The last command shows the user’s jobs in the hpc queue, which is the
queue we use for the summer school. mq list
and qstat hpc
give
some of the same information.
Choosing the number of processes¶
GPAW parallelizes most efficiently over k-points, so it is a good idea to make the number of processes a divisor of the number of irreducible k-points. If you have 12 irreducible k-points, the calculation parallelizes well on 2, 3, 4, 6 or 12 processes.
If you have very few irreducible k-points you may need to have more processes than k-points; in these cases GPAW choose other parallelization strategies. In this case, it is an advantage to make the number of processes a multiple of the number of irreducible k-points.

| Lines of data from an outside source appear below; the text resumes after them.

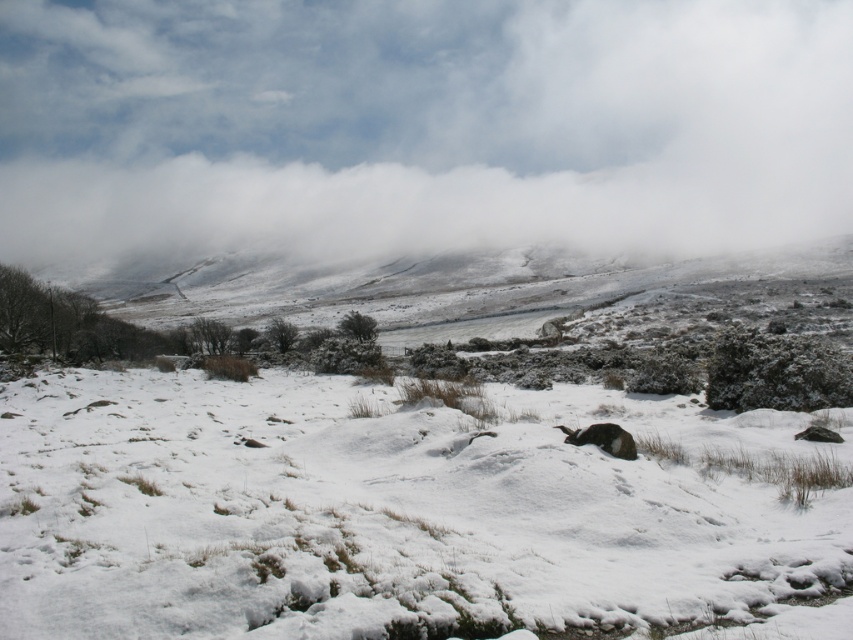
Who is shorter, snowy grass at center or white fluffy cloud at upper center?

Standing shorter between the two is snowy grass at center.

Is snowy grass at center positioned before white fluffy cloud at upper center?

Yes, it is.

Is point (605, 307) farther from camera compared to point (625, 118)?

No, it is not.

This screenshot has height=640, width=853. Find the location of `snowy grass at center`. snowy grass at center is located at coordinates (405, 512).

Between snowy grass at center and furry black animal at center, which one is positioned higher?

snowy grass at center

Does snowy grass at center have a lesser height compared to furry black animal at center?

Incorrect, snowy grass at center's height does not fall short of furry black animal at center's.

At what (x,y) coordinates should I click in order to perform the action: click on snowy grass at center. Please return your answer as a coordinate pair (x, y). The width and height of the screenshot is (853, 640). Looking at the image, I should click on (405, 512).

The image size is (853, 640). Identify the location of snowy grass at center. (405, 512).

Who is shorter, white fluffy cloud at upper center or furry black animal at center?

Standing shorter between the two is furry black animal at center.

Does point (144, 145) lie in front of point (612, 435)?

No, (144, 145) is further to viewer.

Identify the location of white fluffy cloud at upper center. The width and height of the screenshot is (853, 640). (421, 128).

Dry run: Let GPAW help you choosing¶
If you run your script with the command:
$ gpaw python --dry-run=1 myscript.py
then your script will execute until the first GPAW calculation. That
calculation will print information into the .txt
file, and then stop. In
the file, you can see the number of irreducible k-points and use it to select
your parallelization strategy.
Once you have decided how many processes you want, run another dry-run to check how GPAW will parallelize:
$ gpaw python --dry-run=PROCESSES myscript.py
where PROCESSES
is the number of processes you want to use. In this case,
gpaw will print how it will parallelize the calculation when running for real.